Explain everything about the policy. What it does, what it doesn’t do, and how it may differ than similar coverage that their auto insurer may offer. Explain that having it wrapped up in the loan is easier than paying upfront or quarterly through their insurer. Be upfront, answer every question, and don’t use fear tactics. 

Ask the Right QuestionsGAP insurance

Don’t be afraid to ask the right questions here. Ask how many miles they tend to drive per year so they understand higher miles from the start could put them behind quicker in the event of a loss.

Ask if they can put more money down to reduce that loan balance from the start. If they cannot, stress that GAP may be more important in that scenario.

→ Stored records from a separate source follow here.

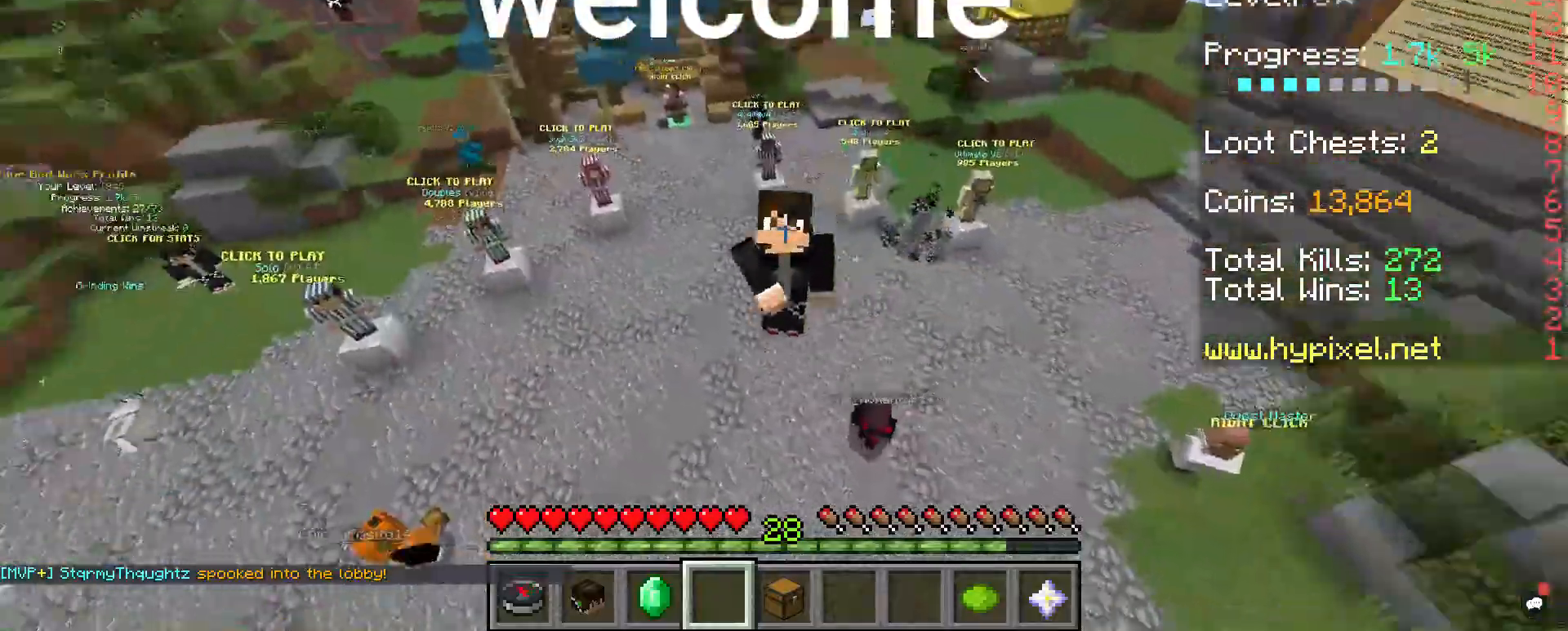
{"keys": [], "mouse": ["left"], "events": []}
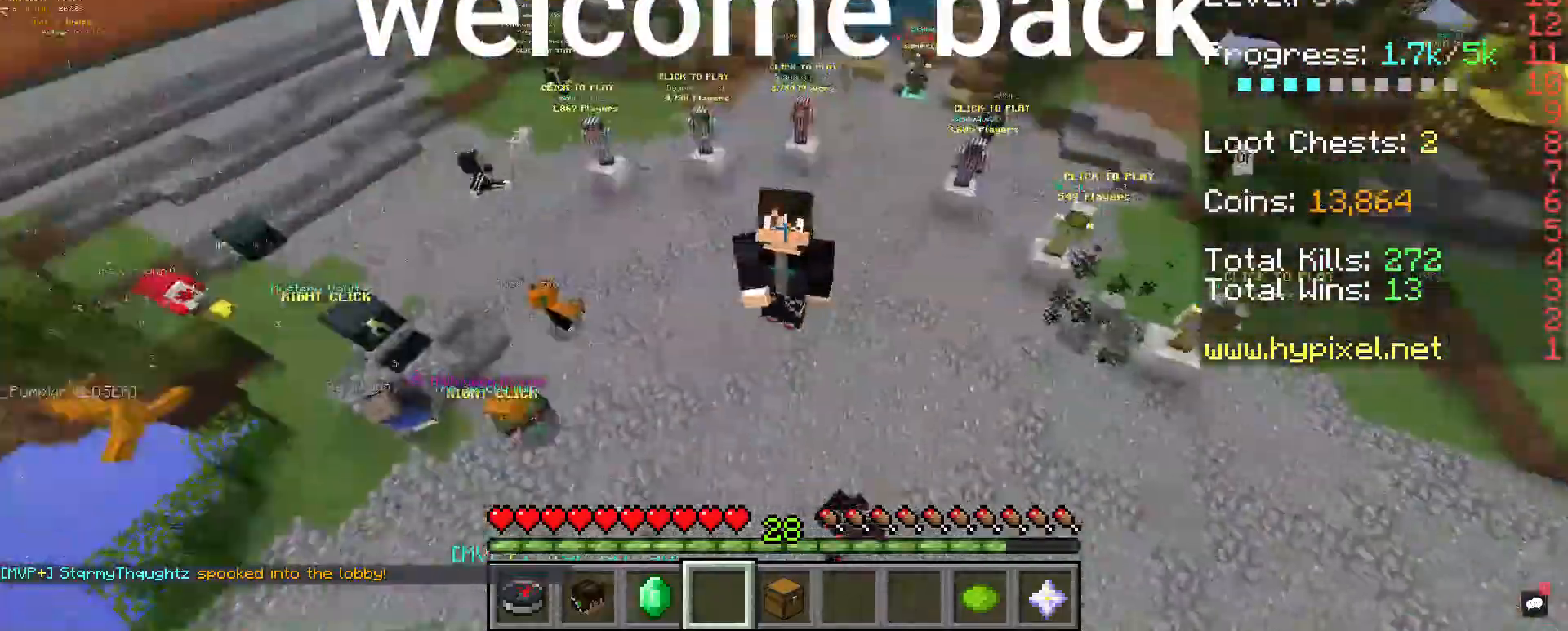
{"keys": [], "mouse": ["left"], "events": []}
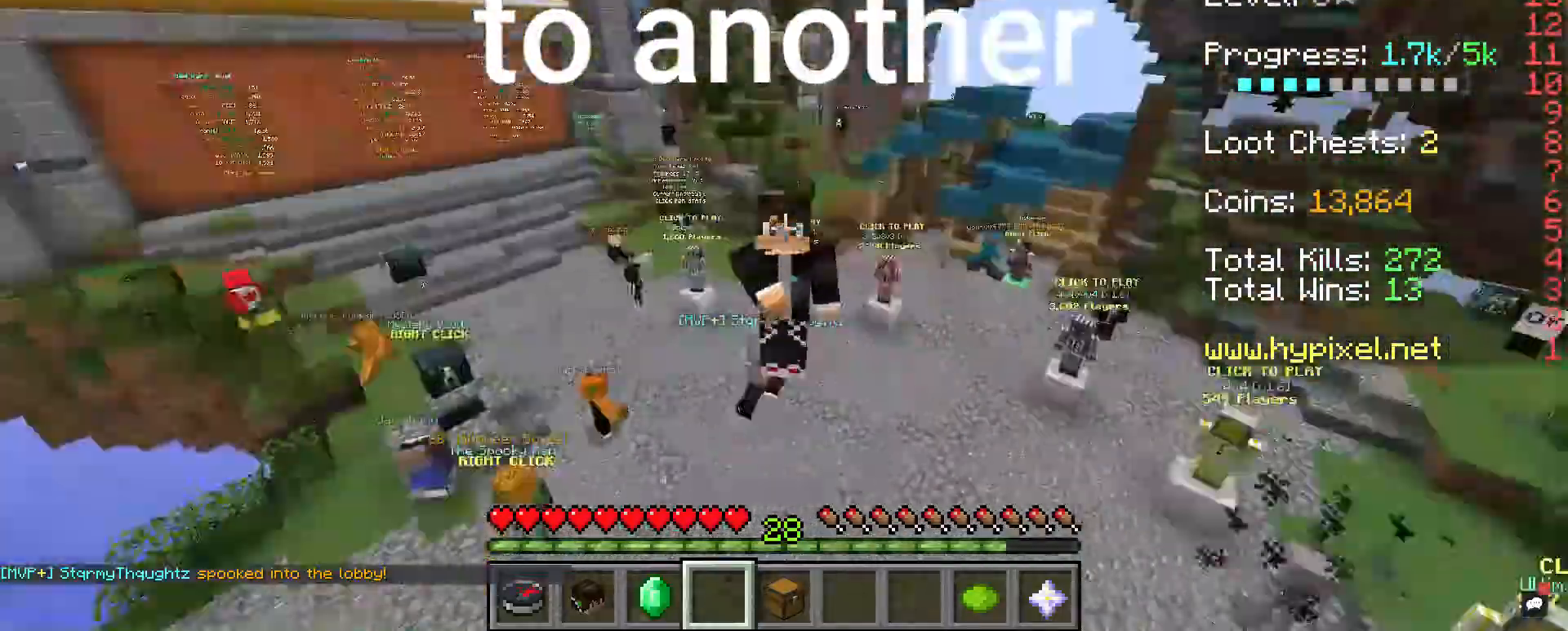
{"keys": [], "mouse": [], "events": [[433, "mouse_left", "up"]]}
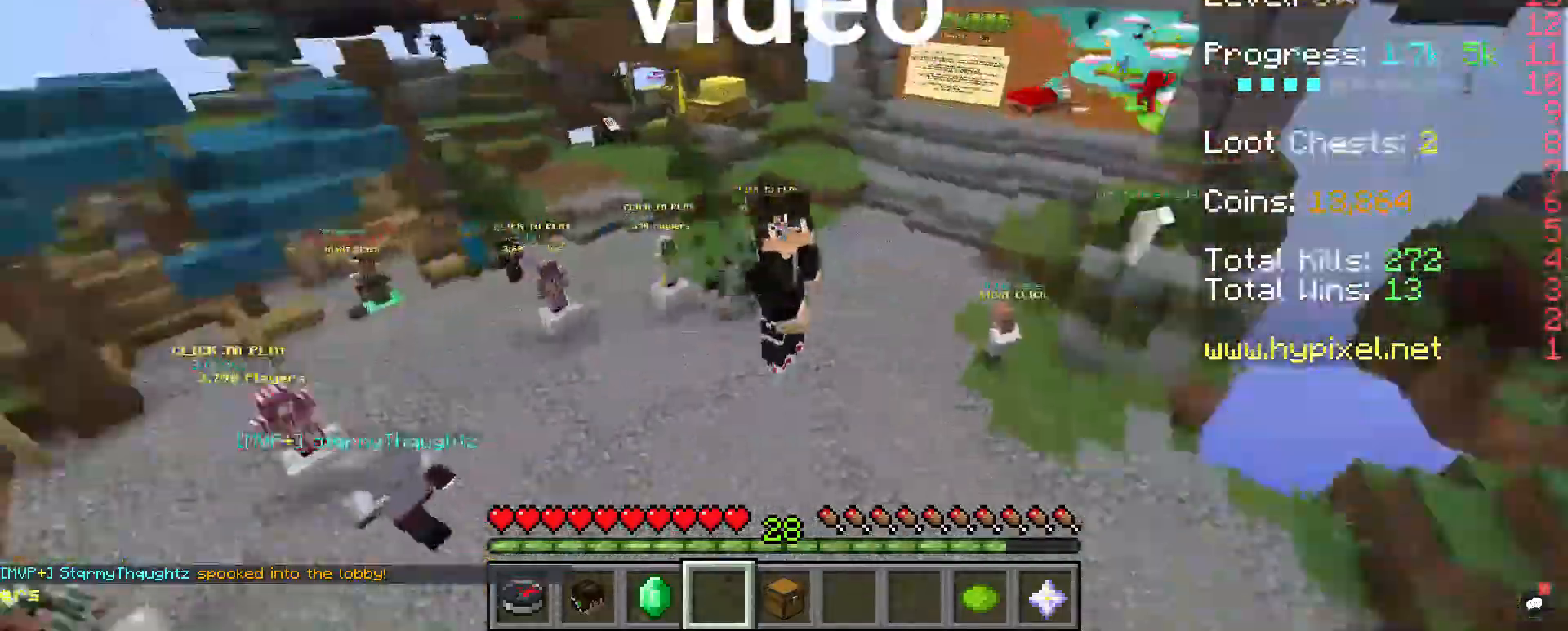
{"keys": [], "mouse": ["left"], "events": [[300, "mouse_left", "down"]]}
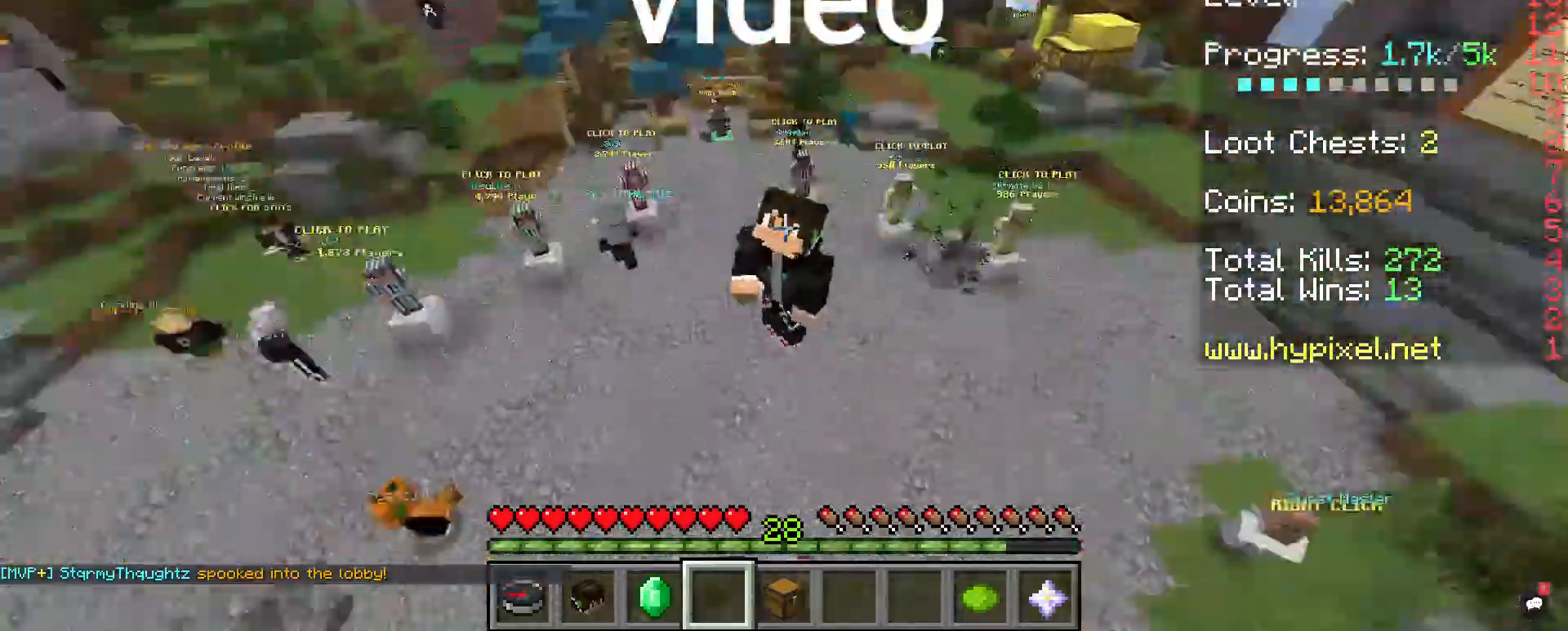
{"keys": [], "mouse": ["left"], "events": []}
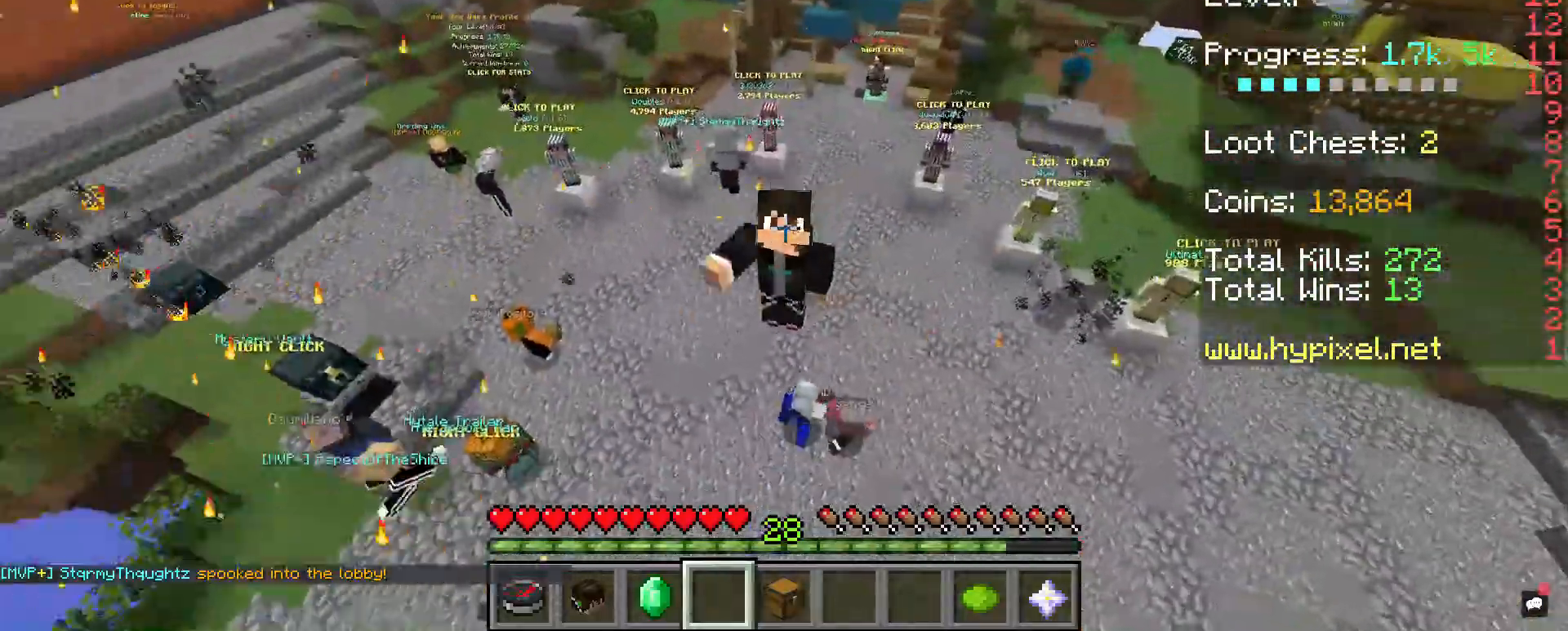
{"keys": [], "mouse": [], "events": [[233, "mouse_left", "up"]]}
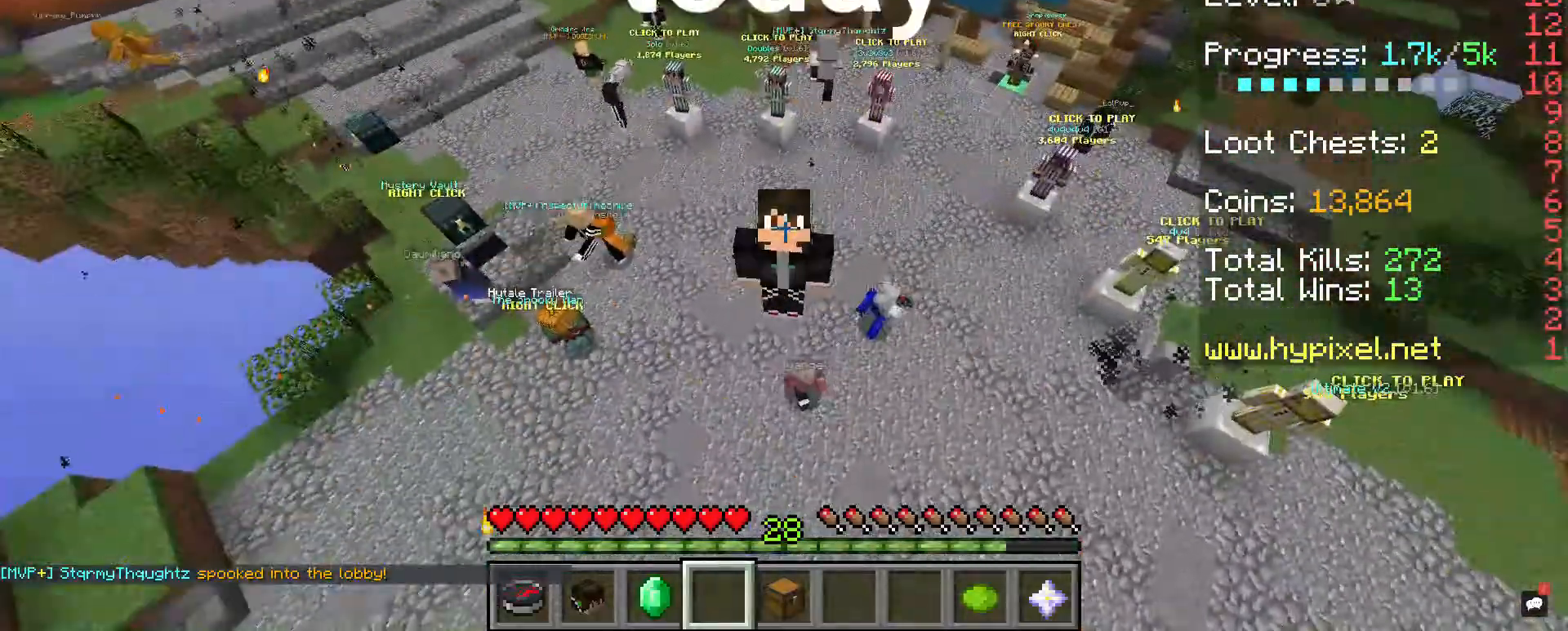
{"keys": [], "mouse": [], "events": []}
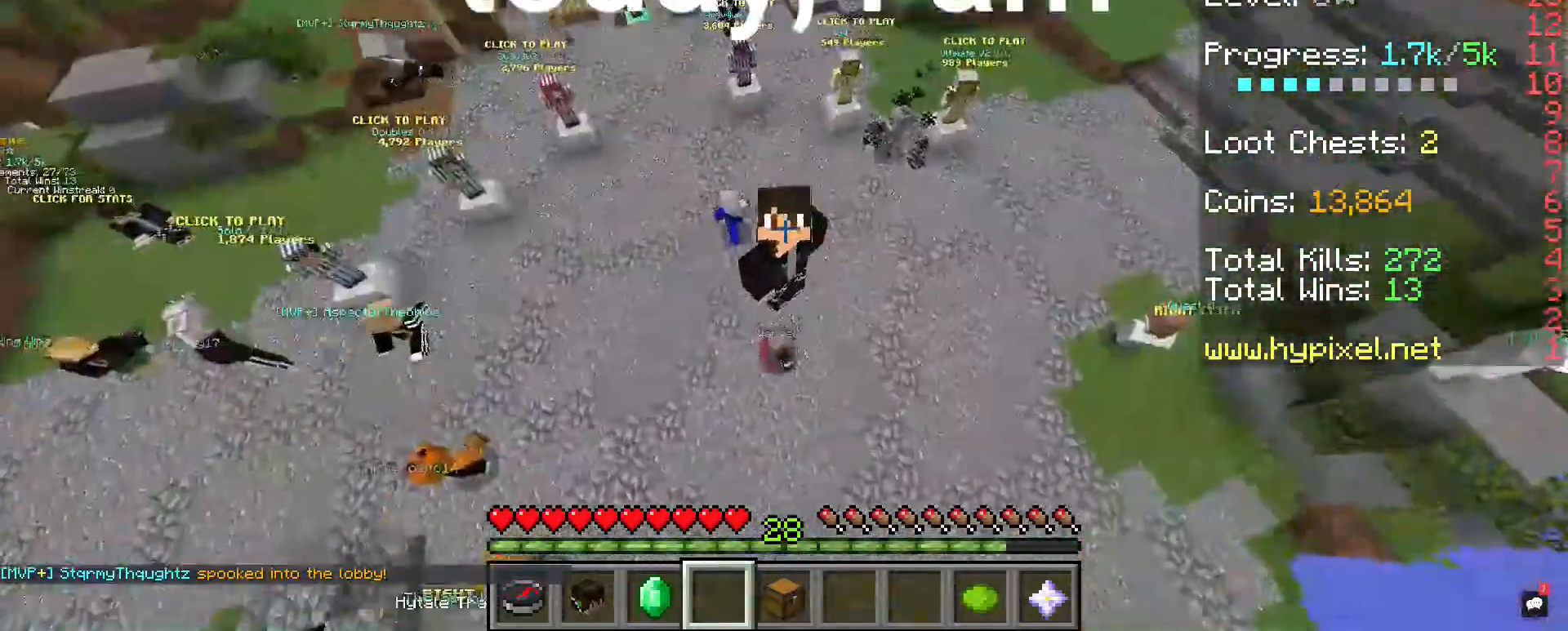
{"keys": [], "mouse": [], "events": []}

Ask the buyer to consider a shorter loan term to bring down the balance quicker. If they cannot swing that, again – remind them that GAP insurance can help if they have to take a longer loan term where the balance is not dropping fast.

These leading questions, while seemingly obvious, can help reverse engineer the argument for why they NEED to consider GAP insurance. Thoughtfully delivered questions can help the buyer walk themselves into the sale without you having to resort to fear tactics.

Paint the Picture

Any good salesperson knows that painting the picture can be the most effective way to get the buyer to ‘see’ the product or service’s value in their own mind. If your staff has any stories of how a GAP policy helped to handle an unexpected shortfall for a past buyer, use it. Be very descriptive and make the point that while most of us don’t like to buy against a future event that may or may not happen, when it does the extra protection will be invaluable.

If your GAP provider has a rep that you can reach out to, ask them for some stories. Your buyer has to ‘see’ themselves looking at a $3000 outlay to their bank to clear up the balance. They need to ‘feel’ that loss in their checking account or the pain of falling short on bills.

You don’t have to be Debbie Downer but you can be the person that wants to help them NOT have to face this. If you are approaching this as consultative sale, you can’t go wrong.

And if they want to decline and take the chance that a loss doesn’t happen, so be it. But ask them to do you a favor and call their insurer to see if they offer some level of similar protection. They will appreciate that and will come away feeling like they were not bullied into buying something they were not sure about.